→ **Task requirements**
Show, from the records below, all lines that contain the word "REINTERRUPT".

________________________

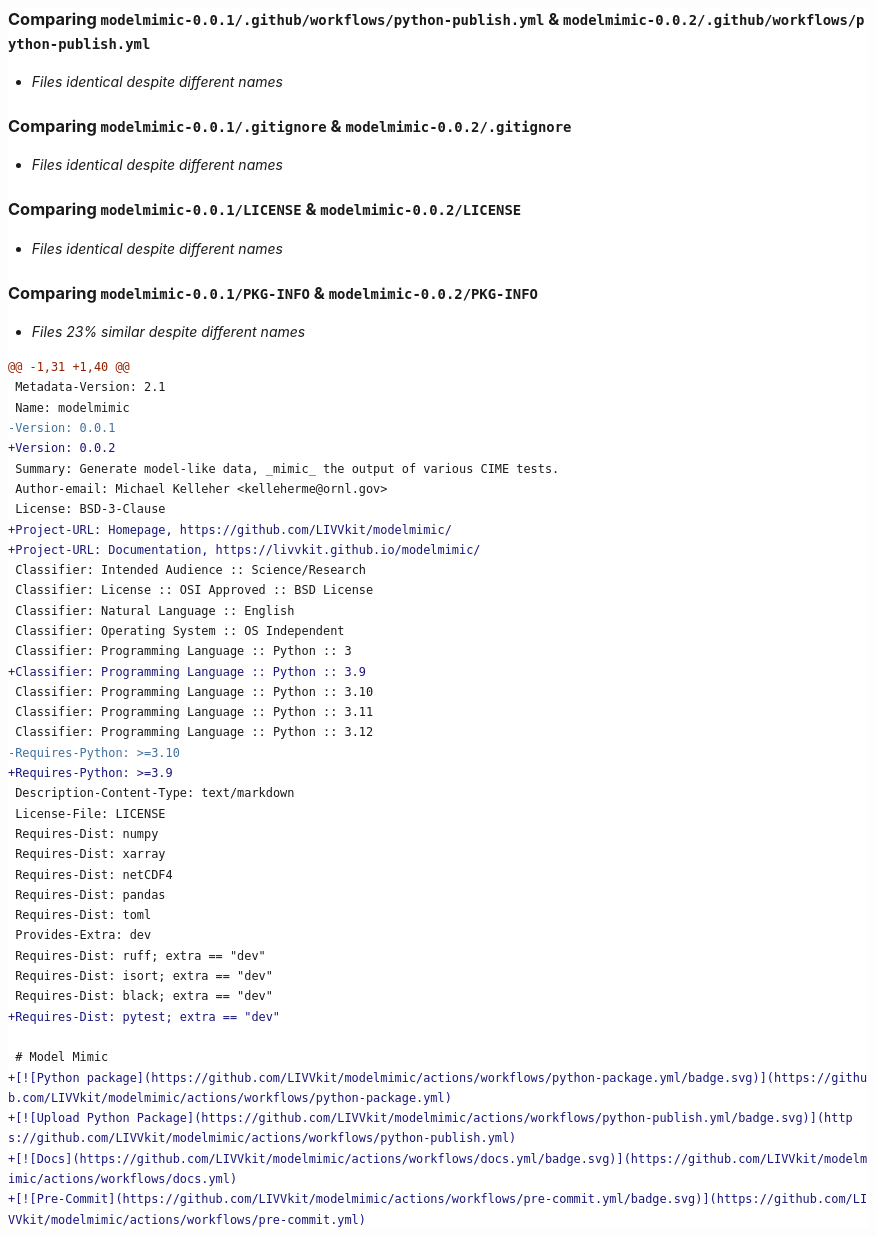 ### Comparing `modelmimic-0.0.1/.github/workflows/python-publish.yml` & `modelmimic-0.0.2/.github/workflows/python-publish.yml`

 * *Files identical despite different names*

### Comparing `modelmimic-0.0.1/.gitignore` & `modelmimic-0.0.2/.gitignore`

 * *Files identical despite different names*

### Comparing `modelmimic-0.0.1/LICENSE` & `modelmimic-0.0.2/LICENSE`

 * *Files identical despite different names*

### Comparing `modelmimic-0.0.1/PKG-INFO` & `modelmimic-0.0.2/PKG-INFO`

 * *Files 23% similar despite different names*

```diff
@@ -1,31 +1,40 @@
 Metadata-Version: 2.1
 Name: modelmimic
-Version: 0.0.1
+Version: 0.0.2
 Summary: Generate model-like data, _mimic_ the output of various CIME tests.
 Author-email: Michael Kelleher <kelleherme@ornl.gov>
 License: BSD-3-Clause
+Project-URL: Homepage, https://github.com/LIVVkit/modelmimic/
+Project-URL: Documentation, https://livvkit.github.io/modelmimic/
 Classifier: Intended Audience :: Science/Research
 Classifier: License :: OSI Approved :: BSD License
 Classifier: Natural Language :: English
 Classifier: Operating System :: OS Independent
 Classifier: Programming Language :: Python :: 3
+Classifier: Programming Language :: Python :: 3.9
 Classifier: Programming Language :: Python :: 3.10
 Classifier: Programming Language :: Python :: 3.11
 Classifier: Programming Language :: Python :: 3.12
-Requires-Python: >=3.10
+Requires-Python: >=3.9
 Description-Content-Type: text/markdown
 License-File: LICENSE
 Requires-Dist: numpy
 Requires-Dist: xarray
 Requires-Dist: netCDF4
 Requires-Dist: pandas
 Requires-Dist: toml
 Provides-Extra: dev
 Requires-Dist: ruff; extra == "dev"
 Requires-Dist: isort; extra == "dev"
 Requires-Dist: black; extra == "dev"
+Requires-Dist: pytest; extra == "dev"
 
 # Model Mimic
+[![Python package](https://github.com/LIVVkit/modelmimic/actions/workflows/python-package.yml/badge.svg)](https://github.com/LIVVkit/modelmimic/actions/workflows/python-package.yml)
+[![Upload Python Package](https://github.com/LIVVkit/modelmimic/actions/workflows/python-publish.yml/badge.svg)](https://github.com/LIVVkit/modelmimic/actions/workflows/python-publish.yml)
+[![Docs](https://github.com/LIVVkit/modelmimic/actions/workflows/docs.yml/badge.svg)](https://github.com/LIVVkit/modelmimic/actions/workflows/docs.yml)
+[![Pre-Commit](https://github.com/LIVVkit/modelmimic/actions/workflows/pre-commit.yml/badge.svg)](https://github.com/LIVVkit/modelmimic/actions/workflows/pre-commit.yml)
```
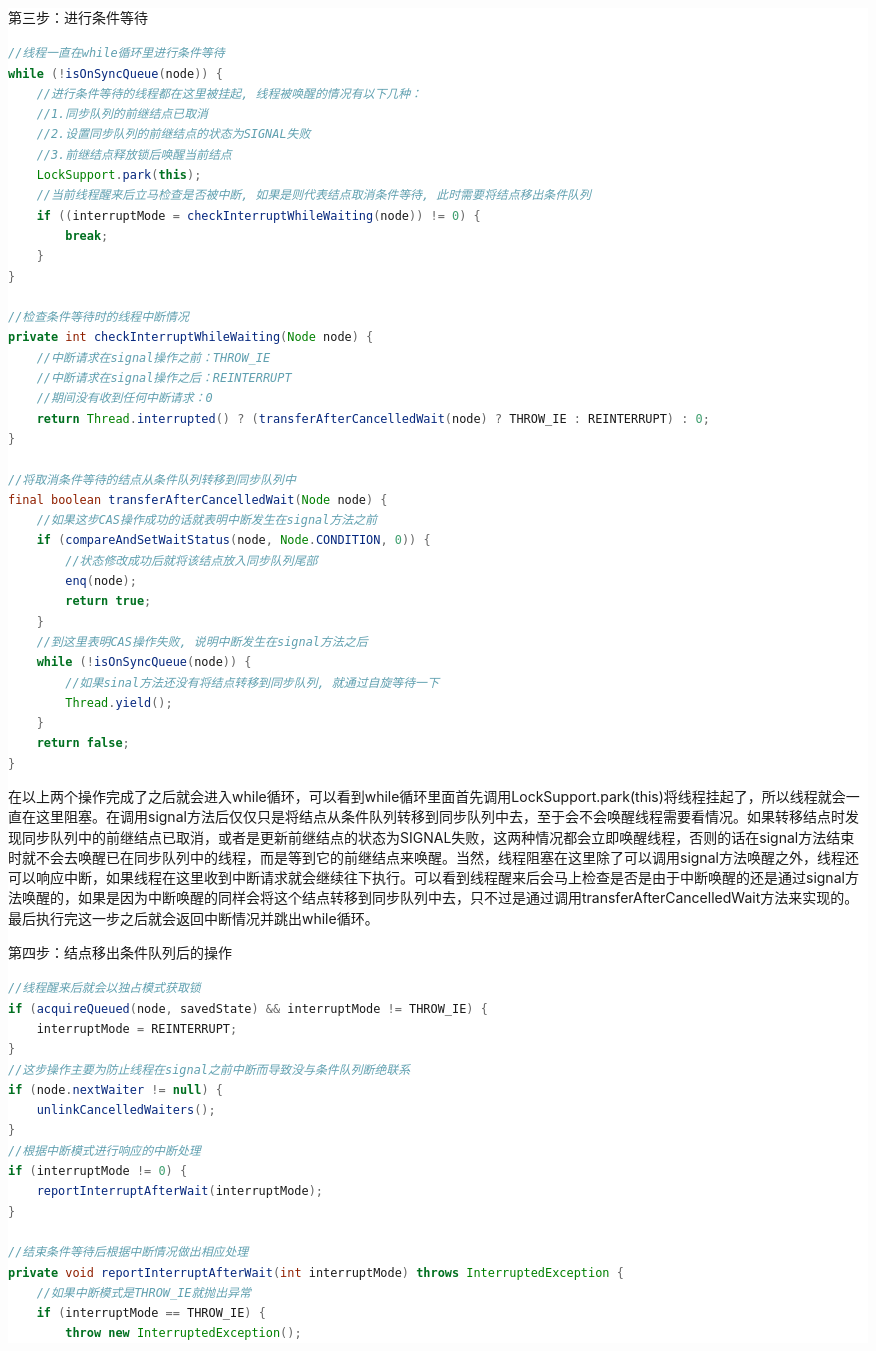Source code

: 第三步：进行条件等待
```java
//线程一直在while循环里进行条件等待
while (!isOnSyncQueue(node)) {
    //进行条件等待的线程都在这里被挂起, 线程被唤醒的情况有以下几种：
    //1.同步队列的前继结点已取消
    //2.设置同步队列的前继结点的状态为SIGNAL失败
    //3.前继结点释放锁后唤醒当前结点
    LockSupport.park(this);
    //当前线程醒来后立马检查是否被中断, 如果是则代表结点取消条件等待, 此时需要将结点移出条件队列
    if ((interruptMode = checkInterruptWhileWaiting(node)) != 0) {
        break;
    }
}

//检查条件等待时的线程中断情况
private int checkInterruptWhileWaiting(Node node) {
    //中断请求在signal操作之前：THROW_IE
    //中断请求在signal操作之后：REINTERRUPT
    //期间没有收到任何中断请求：0
    return Thread.interrupted() ? (transferAfterCancelledWait(node) ? THROW_IE : REINTERRUPT) : 0;
}

//将取消条件等待的结点从条件队列转移到同步队列中
final boolean transferAfterCancelledWait(Node node) {
    //如果这步CAS操作成功的话就表明中断发生在signal方法之前
    if (compareAndSetWaitStatus(node, Node.CONDITION, 0)) {
        //状态修改成功后就将该结点放入同步队列尾部
        enq(node);
        return true;
    }
    //到这里表明CAS操作失败, 说明中断发生在signal方法之后
    while (!isOnSyncQueue(node)) {
        //如果sinal方法还没有将结点转移到同步队列, 就通过自旋等待一下
        Thread.yield();
    }
    return false;
}
```
在以上两个操作完成了之后就会进入while循环，可以看到while循环里面首先调用LockSupport.park(this)将线程挂起了，所以线程就会一直在这里阻塞。在调用signal方法后仅仅只是将结点从条件队列转移到同步队列中去，至于会不会唤醒线程需要看情况。如果转移结点时发现同步队列中的前继结点已取消，或者是更新前继结点的状态为SIGNAL失败，这两种情况都会立即唤醒线程，否则的话在signal方法结束时就不会去唤醒已在同步队列中的线程，而是等到它的前继结点来唤醒。当然，线程阻塞在这里除了可以调用signal方法唤醒之外，线程还可以响应中断，如果线程在这里收到中断请求就会继续往下执行。可以看到线程醒来后会马上检查是否是由于中断唤醒的还是通过signal方法唤醒的，如果是因为中断唤醒的同样会将这个结点转移到同步队列中去，只不过是通过调用transferAfterCancelledWait方法来实现的。最后执行完这一步之后就会返回中断情况并跳出while循环。

第四步：结点移出条件队列后的操作
```java
//线程醒来后就会以独占模式获取锁
if (acquireQueued(node, savedState) && interruptMode != THROW_IE) {
    interruptMode = REINTERRUPT;
}
//这步操作主要为防止线程在signal之前中断而导致没与条件队列断绝联系
if (node.nextWaiter != null) {
    unlinkCancelledWaiters();
}
//根据中断模式进行响应的中断处理
if (interruptMode != 0) {
    reportInterruptAfterWait(interruptMode);
}

//结束条件等待后根据中断情况做出相应处理
private void reportInterruptAfterWait(int interruptMode) throws InterruptedException {
    //如果中断模式是THROW_IE就抛出异常
    if (interruptMode == THROW_IE) {
        throw new InterruptedException();
```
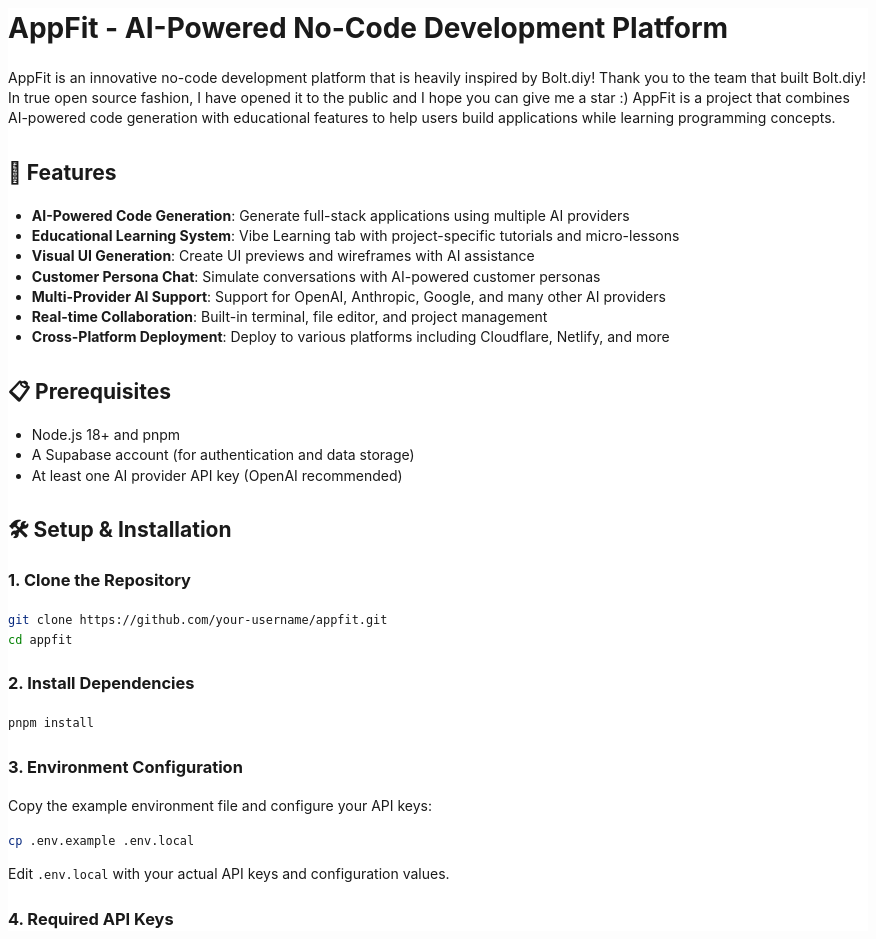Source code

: # AppFit - AI-Powered No-Code Development Platform

AppFit is an innovative no-code development platform that is heavily inspired by Bolt.diy! Thank you to the team that built Bolt.diy! In true open source fashion, I have opened it to the public and I hope you can give me a star :)
AppFit is a project that combines AI-powered code generation with educational features to help users build applications while learning programming concepts.

## 🚀 Features

- **AI-Powered Code Generation**: Generate full-stack applications using multiple AI providers
- **Educational Learning System**: Vibe Learning tab with project-specific tutorials and micro-lessons
- **Visual UI Generation**: Create UI previews and wireframes with AI assistance
- **Customer Persona Chat**: Simulate conversations with AI-powered customer personas
- **Multi-Provider AI Support**: Support for OpenAI, Anthropic, Google, and many other AI providers
- **Real-time Collaboration**: Built-in terminal, file editor, and project management
- **Cross-Platform Deployment**: Deploy to various platforms including Cloudflare, Netlify, and more

## 📋 Prerequisites

- Node.js 18+ and pnpm
- A Supabase account (for authentication and data storage)
- At least one AI provider API key (OpenAI recommended)

## 🛠️ Setup & Installation

### 1. Clone the Repository

```bash
git clone https://github.com/your-username/appfit.git
cd appfit
```

### 2. Install Dependencies

```bash
pnpm install
```

### 3. Environment Configuration

Copy the example environment file and configure your API keys:

```bash
cp .env.example .env.local
```

Edit `.env.local` with your actual API keys and configuration values.

### 4. Required API Keys
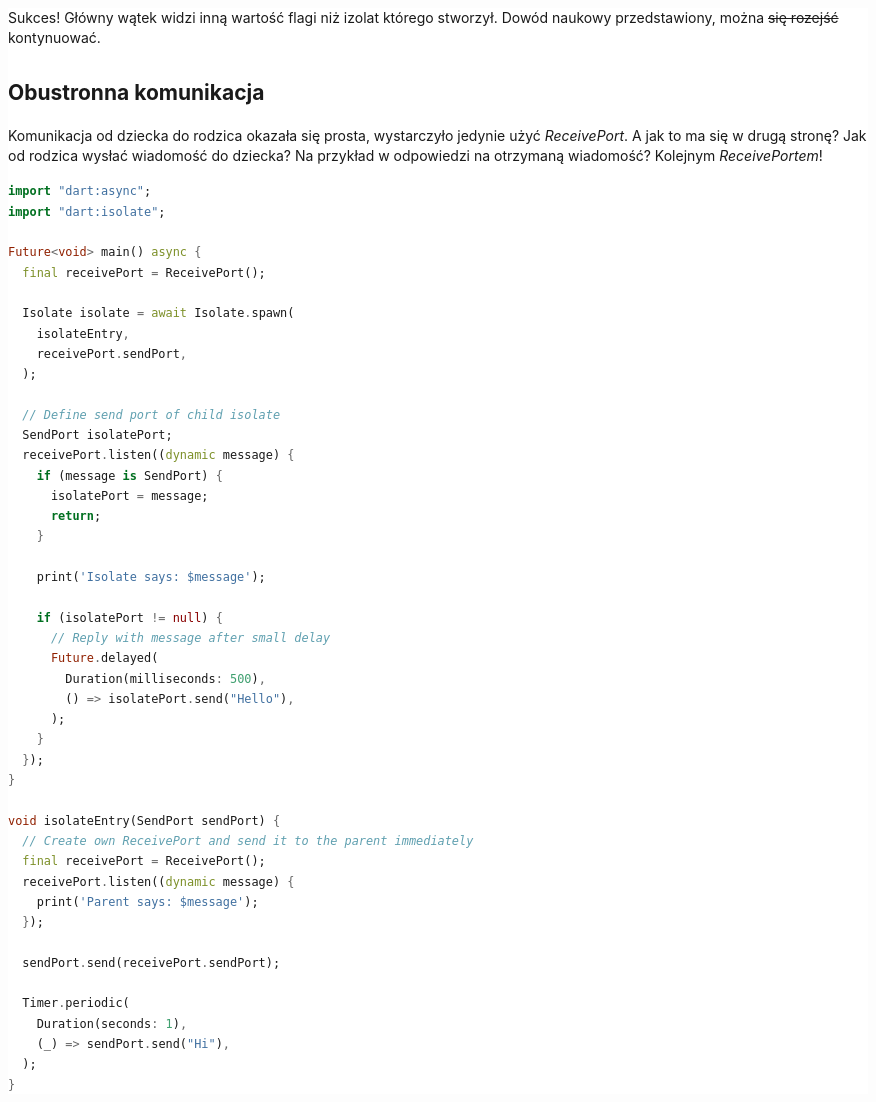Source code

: Sukces! Główny wątek widzi inną wartość flagi niż izolat którego stworzył. Dowód naukowy przedstawiony, można ~~się rozejść~~ kontynuować.

## Obustronna komunikacja

Komunikacja od dziecka do rodzica okazała się prosta, wystarczyło jedynie użyć *ReceivePort*. A jak to ma się w drugą stronę? Jak od rodzica wysłać wiadomość do dziecka? Na przykład w odpowiedzi na otrzymaną wiadomość? Kolejnym *ReceivePortem*!

```dart
import "dart:async";
import "dart:isolate";

Future<void> main() async {
  final receivePort = ReceivePort();

  Isolate isolate = await Isolate.spawn(
    isolateEntry,
    receivePort.sendPort,
  );

  // Define send port of child isolate
  SendPort isolatePort;
  receivePort.listen((dynamic message) {
    if (message is SendPort) {
      isolatePort = message;
      return;
    }

    print('Isolate says: $message');

    if (isolatePort != null) {
      // Reply with message after small delay
      Future.delayed(
        Duration(milliseconds: 500),
        () => isolatePort.send("Hello"),
      );
    }
  });
}

void isolateEntry(SendPort sendPort) {
  // Create own ReceivePort and send it to the parent immediately
  final receivePort = ReceivePort();
  receivePort.listen((dynamic message) {
    print('Parent says: $message');
  });

  sendPort.send(receivePort.sendPort);

  Timer.periodic(
    Duration(seconds: 1),
    (_) => sendPort.send("Hi"),
  );
}
```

________________________

→ **Solution**
    //中断请求在signal操作之后：REINTERRUPT
    return Thread.interrupted() ? (transferAfterCancelledWait(node) ? THROW_IE : REINTERRUPT) : 0;
    interruptMode = REINTERRUPT;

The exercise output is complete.